Border residents demand end to Arivaca checkpoint
Demanding accountability and oversight, residents from Arivaca, Ariz., marched to Border Patrol headquarters in Tucson on Wednesday to protest the checkpoint on Interstate 19 just north of the town.
Around 30 people marched across East Golf Links at Swan Road before talking to media just outside of the facility’s fence line. Leesa Jacobson, an Arivaca resident, read a statement calling on the Border Patrol to abandon the checkpoint, citing rights violations, harassment and unwarranted searches.
The checkpoint was established six years ago as a temporary measure, but in 2010 Customs and Border Protection spent $1.5 million on a 100-by-115-foot canopy that straddles the northbound lanes of the highway.
The march was a follow-up to a protest on Dec. 8, when more than 100 residents and supporters marched from two directions, forcing the closure of the checkpoint. During the protest, the group submitted a petition to Tucson Sector Chief Manuel Padilla, as well as letters to members of Congress. According to Jacobson, Padilla has not responded to the complaint.
In the tiny town of around 600 people, more than a third signed the petition.
“We really need them to listen to people who live in this border community,” said Jacobson, “Our lives are diminished by a policy that has no purpose.”

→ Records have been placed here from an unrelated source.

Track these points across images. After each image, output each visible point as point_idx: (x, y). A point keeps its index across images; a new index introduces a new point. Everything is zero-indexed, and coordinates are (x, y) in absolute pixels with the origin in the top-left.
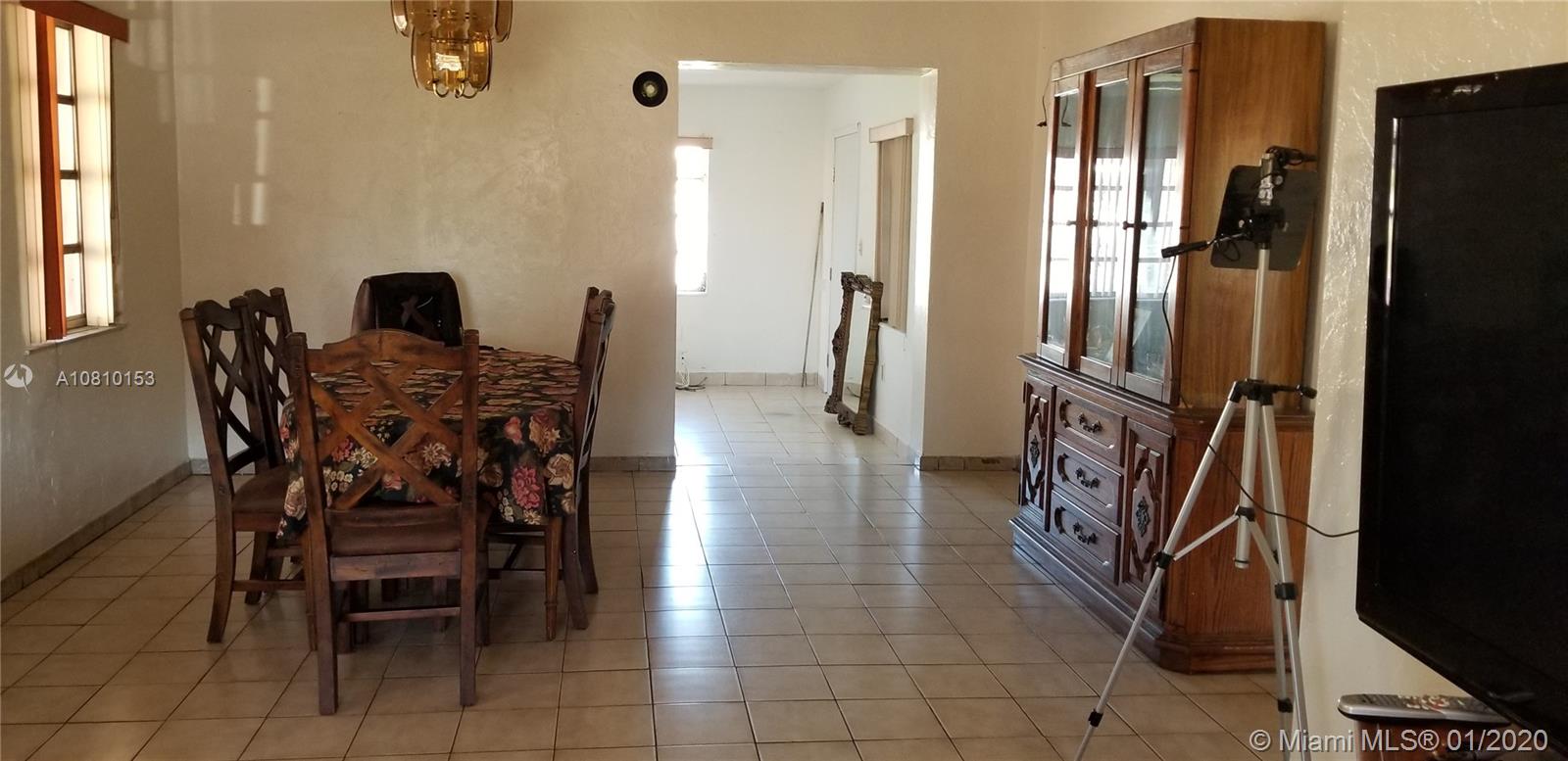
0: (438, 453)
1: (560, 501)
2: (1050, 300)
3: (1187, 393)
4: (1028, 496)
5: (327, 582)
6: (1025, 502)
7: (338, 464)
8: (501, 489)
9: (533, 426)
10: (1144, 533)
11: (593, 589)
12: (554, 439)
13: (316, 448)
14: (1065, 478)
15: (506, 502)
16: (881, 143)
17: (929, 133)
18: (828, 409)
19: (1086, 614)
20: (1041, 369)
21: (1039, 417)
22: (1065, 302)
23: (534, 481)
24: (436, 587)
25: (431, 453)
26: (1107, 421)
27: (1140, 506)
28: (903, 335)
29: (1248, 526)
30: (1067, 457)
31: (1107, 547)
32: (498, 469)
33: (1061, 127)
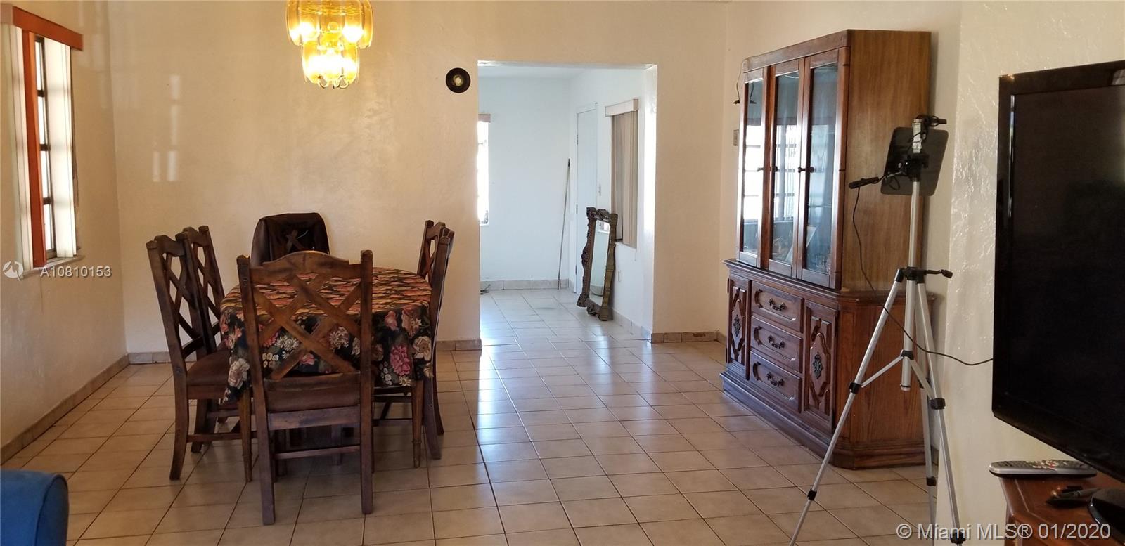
0: (340, 337)
1: (423, 369)
2: (745, 224)
3: (846, 280)
4: (733, 356)
5: (266, 431)
6: (730, 360)
7: (268, 348)
8: (382, 362)
9: (404, 317)
10: (819, 376)
11: (441, 431)
12: (417, 326)
13: (258, 336)
14: (760, 343)
15: (386, 371)
16: (613, 116)
17: (652, 110)
18: (580, 304)
19: (780, 435)
20: (738, 269)
21: (740, 302)
22: (757, 225)
23: (406, 355)
24: (333, 434)
25: (334, 339)
26: (790, 302)
27: (816, 358)
28: (634, 250)
29: (909, 362)
30: (761, 328)
31: (792, 387)
32: (379, 348)
33: (749, 104)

Residents will follow the march with a demand that Congress hold hearings on impact of the checkpoints in Arizona and the creation of a program for residents to monitor border agents at the checkpoint to gather data about stops, something they say the agency doesn’t not appear to do.

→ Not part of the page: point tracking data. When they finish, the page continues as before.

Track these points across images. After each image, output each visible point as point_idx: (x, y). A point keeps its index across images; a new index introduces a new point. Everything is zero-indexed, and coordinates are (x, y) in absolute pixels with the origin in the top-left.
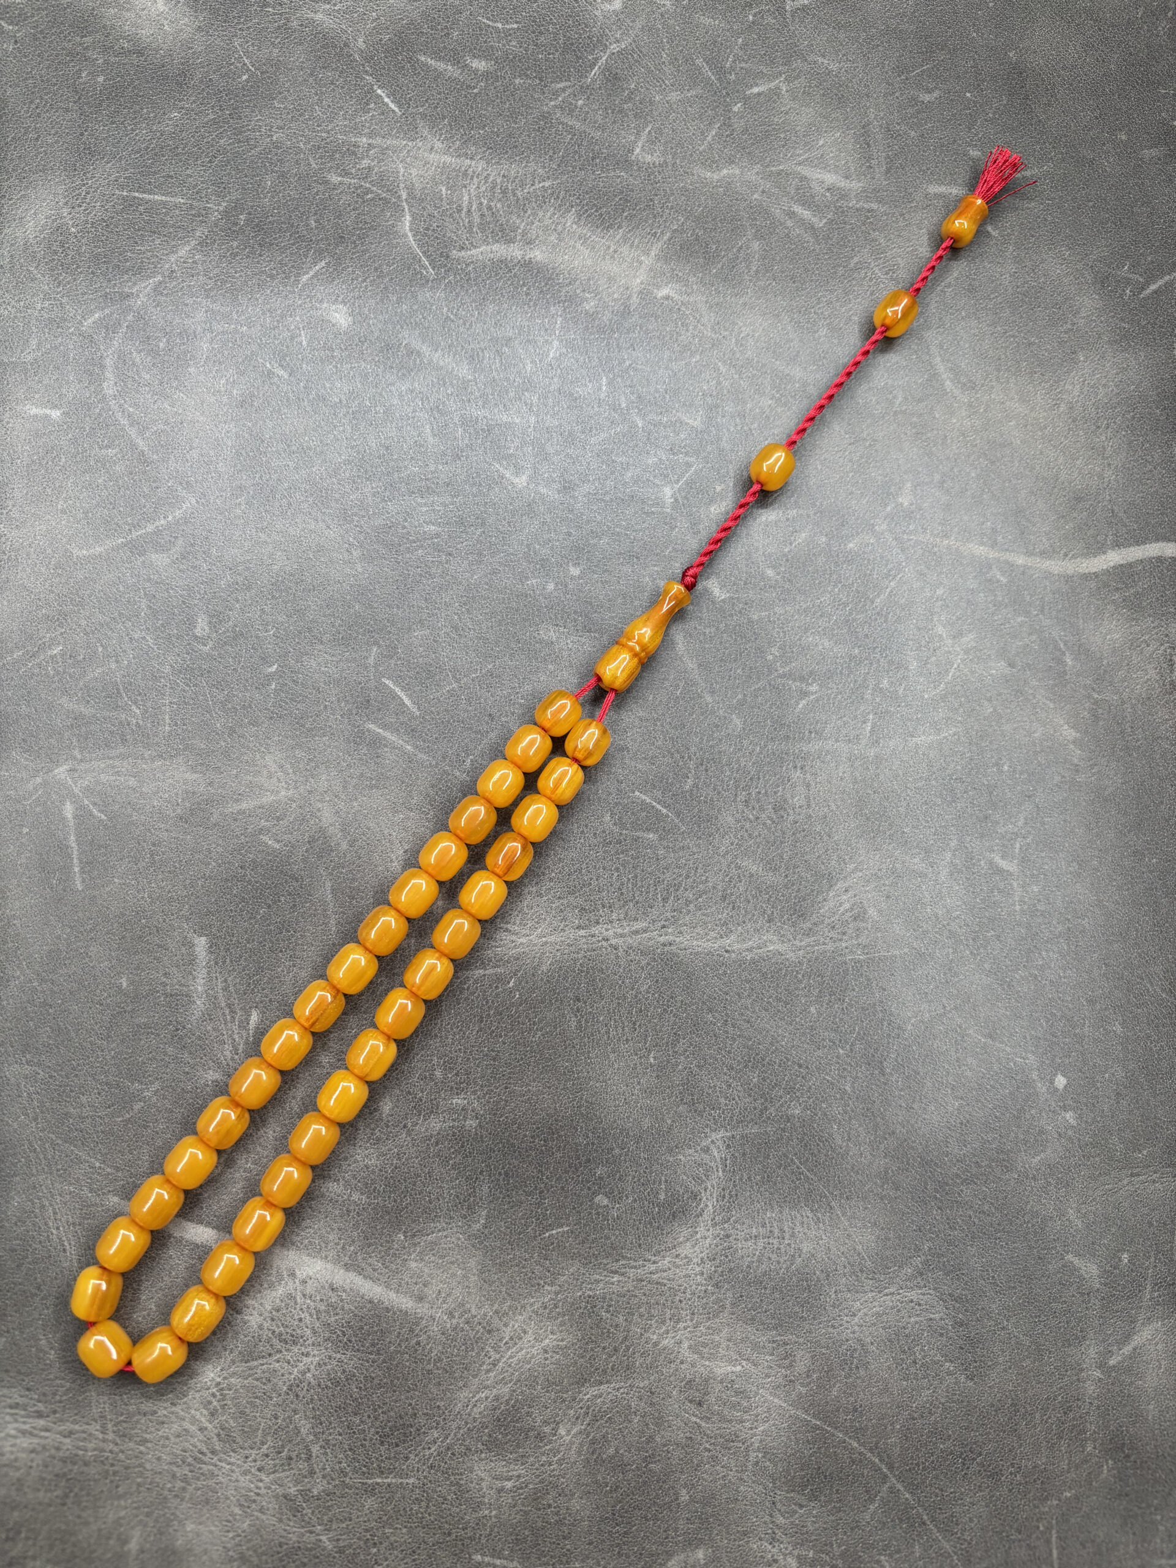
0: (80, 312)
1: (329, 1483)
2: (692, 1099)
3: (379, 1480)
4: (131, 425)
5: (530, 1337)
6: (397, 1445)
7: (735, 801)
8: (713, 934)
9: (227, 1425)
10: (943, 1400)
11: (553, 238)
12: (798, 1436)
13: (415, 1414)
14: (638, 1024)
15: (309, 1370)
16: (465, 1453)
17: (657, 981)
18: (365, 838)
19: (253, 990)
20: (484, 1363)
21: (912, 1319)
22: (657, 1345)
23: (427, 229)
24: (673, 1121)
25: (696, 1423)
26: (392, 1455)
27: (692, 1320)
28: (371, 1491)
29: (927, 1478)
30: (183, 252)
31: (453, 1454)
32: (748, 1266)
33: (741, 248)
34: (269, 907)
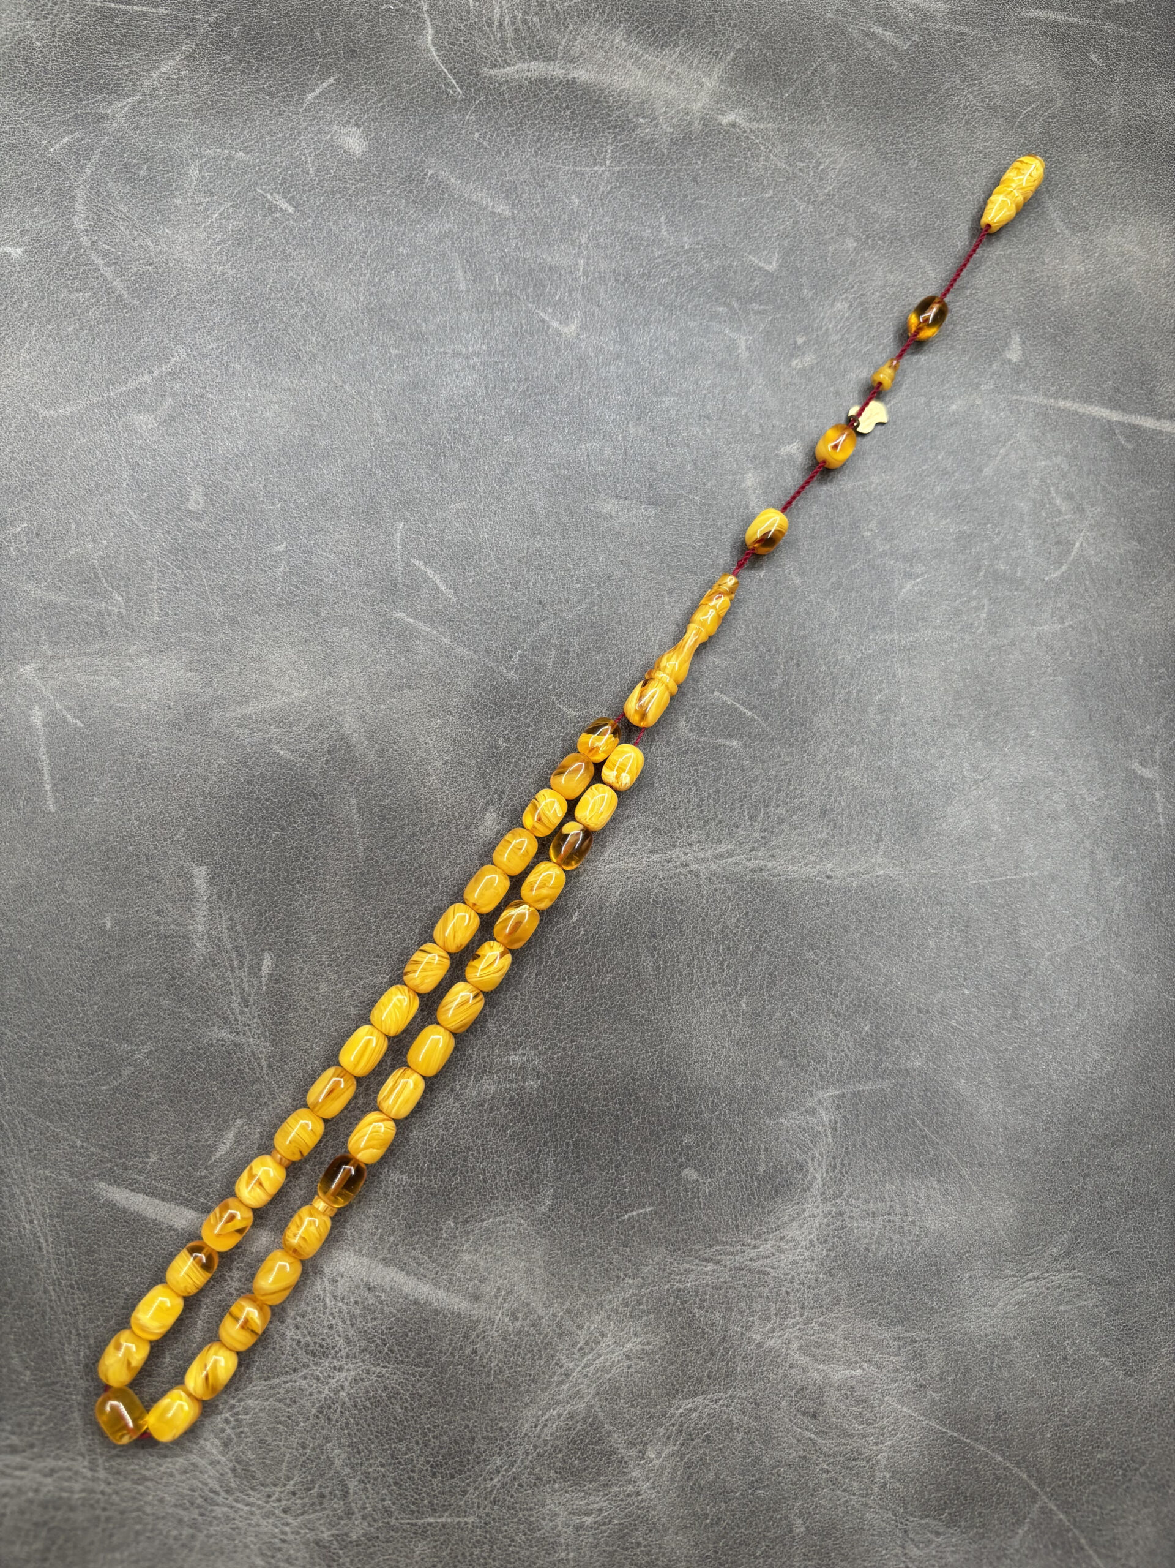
0: (46, 136)
1: (370, 1525)
2: (794, 1051)
3: (431, 1520)
4: (108, 265)
5: (609, 1340)
6: (452, 1477)
7: (832, 700)
8: (811, 858)
9: (244, 1457)
10: (1099, 1402)
11: (600, 55)
12: (932, 1451)
13: (473, 1439)
14: (726, 963)
15: (343, 1388)
16: (535, 1484)
17: (747, 913)
18: (395, 747)
19: (265, 929)
20: (554, 1373)
21: (1061, 1308)
22: (761, 1347)
23: (453, 44)
24: (772, 1078)
25: (810, 1439)
26: (447, 1489)
27: (801, 1316)
28: (422, 1533)
29: (1083, 1494)
30: (166, 68)
31: (520, 1485)
32: (867, 1249)
33: (816, 70)
34: (283, 829)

“Our message is this,” she said. “Border Patrol, we will be watching you.”
“The checkpoint has concentrated the border agents in one spot,” said Peter Ragan, “They used to cruise around the community. Now, they don’t seem to be dealing with immigration, but with regular law enforcement.”

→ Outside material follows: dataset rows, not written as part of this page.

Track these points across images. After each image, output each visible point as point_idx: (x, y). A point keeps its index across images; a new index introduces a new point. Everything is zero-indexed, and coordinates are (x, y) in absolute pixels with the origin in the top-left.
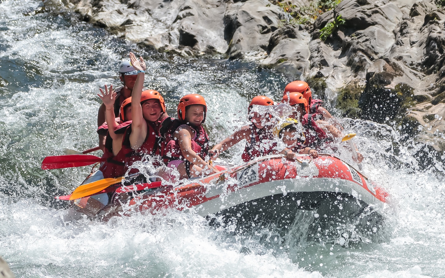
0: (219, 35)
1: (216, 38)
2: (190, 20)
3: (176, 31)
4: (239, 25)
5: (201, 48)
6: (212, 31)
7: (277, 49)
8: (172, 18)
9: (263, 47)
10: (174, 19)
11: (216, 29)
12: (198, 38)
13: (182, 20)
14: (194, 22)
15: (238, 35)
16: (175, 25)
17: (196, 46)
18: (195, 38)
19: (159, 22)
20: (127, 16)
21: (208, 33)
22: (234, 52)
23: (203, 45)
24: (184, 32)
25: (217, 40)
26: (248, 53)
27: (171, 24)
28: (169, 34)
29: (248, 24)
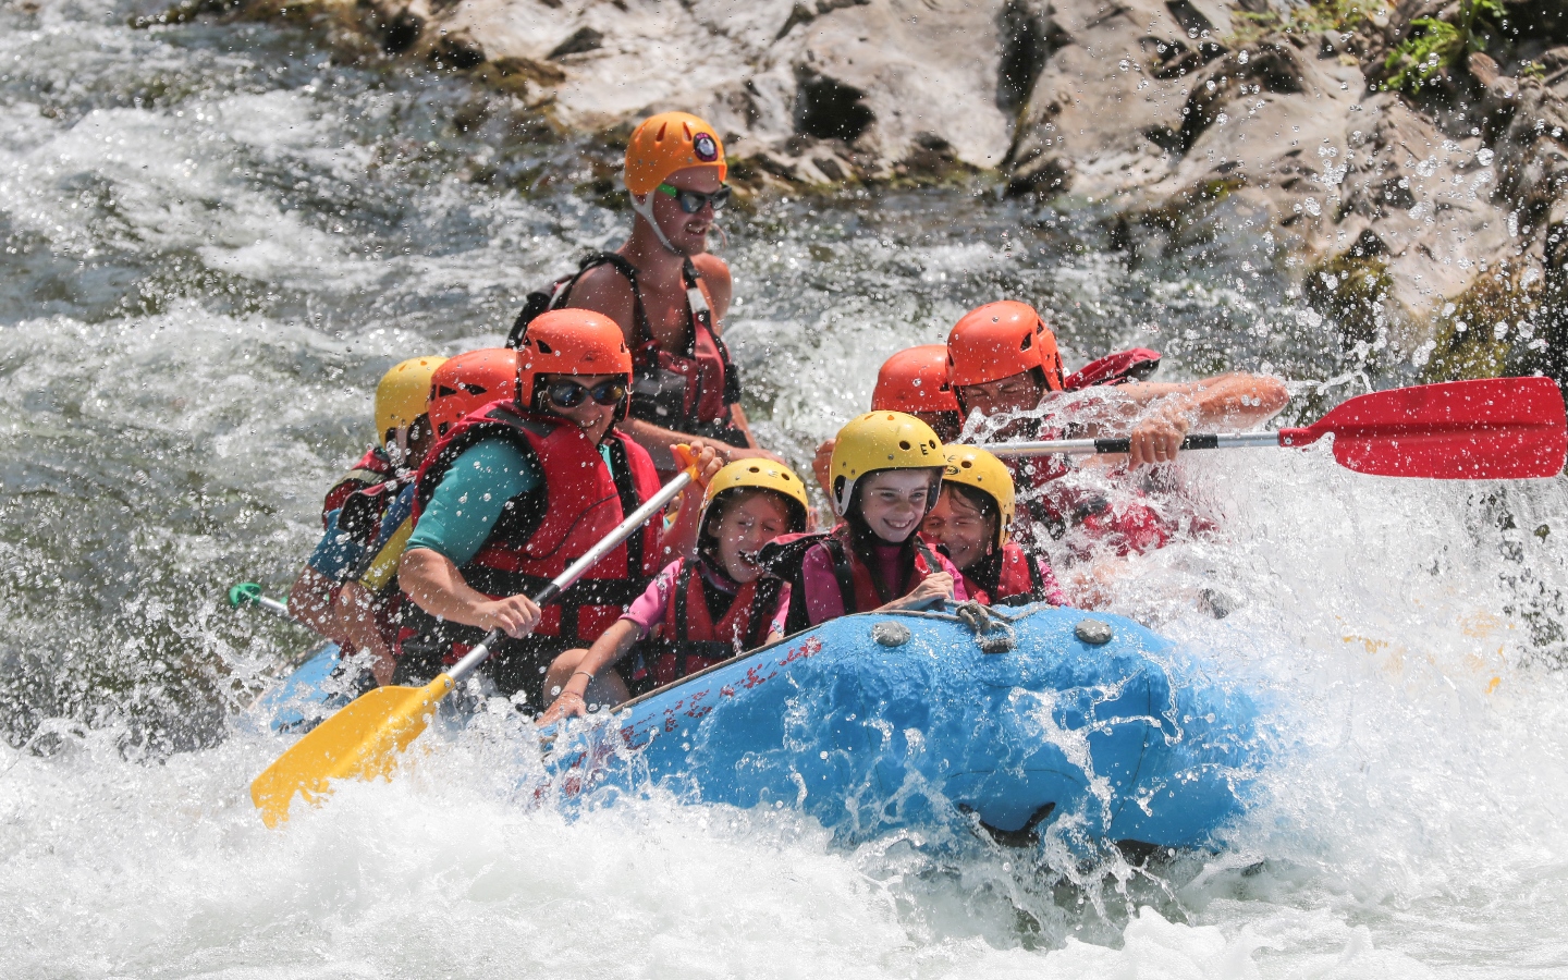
0: (974, 89)
1: (963, 103)
2: (852, 23)
3: (785, 76)
4: (1058, 39)
5: (889, 146)
6: (945, 70)
7: (1210, 140)
8: (776, 16)
9: (1158, 135)
10: (780, 24)
11: (960, 60)
12: (880, 104)
13: (814, 25)
14: (864, 34)
15: (1051, 83)
16: (781, 45)
17: (866, 140)
18: (863, 102)
19: (720, 39)
20: (582, 13)
21: (926, 79)
22: (1029, 157)
23: (901, 130)
24: (817, 79)
25: (966, 111)
26: (1092, 162)
27: (765, 44)
28: (750, 86)
29: (1098, 38)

Ragan said he’s been stopped multiple times by agents at the checkpoint and his vehicle was searched twice. Joe and Susan Ramsey, also residents, agreed, calling stops “an arbitrary experience.”
And, since many services, including grocery stores are north, residents must have daily contact with border agents.
On Jan. 15, the Arizona ACLU submitted a complaint citing 15 incidents of misconduct at checkpoints in Arizona, including unconstitutional searches and seizures, racial profiling and excessive use of force.
There are 11 checkpoints in Arizona and, according to a recent review of documents by the Arizona Republic, Border Patrol operates 128 checkpoints nationwide.
Later in the day, newly minted DHS Secretary Jeh Johnson arrived at the Tucson station after a tour of the border, and spoke to the press. “I think it’s crucial for law enforcement to have accountability and credibility in the areas in which they operate,” he said.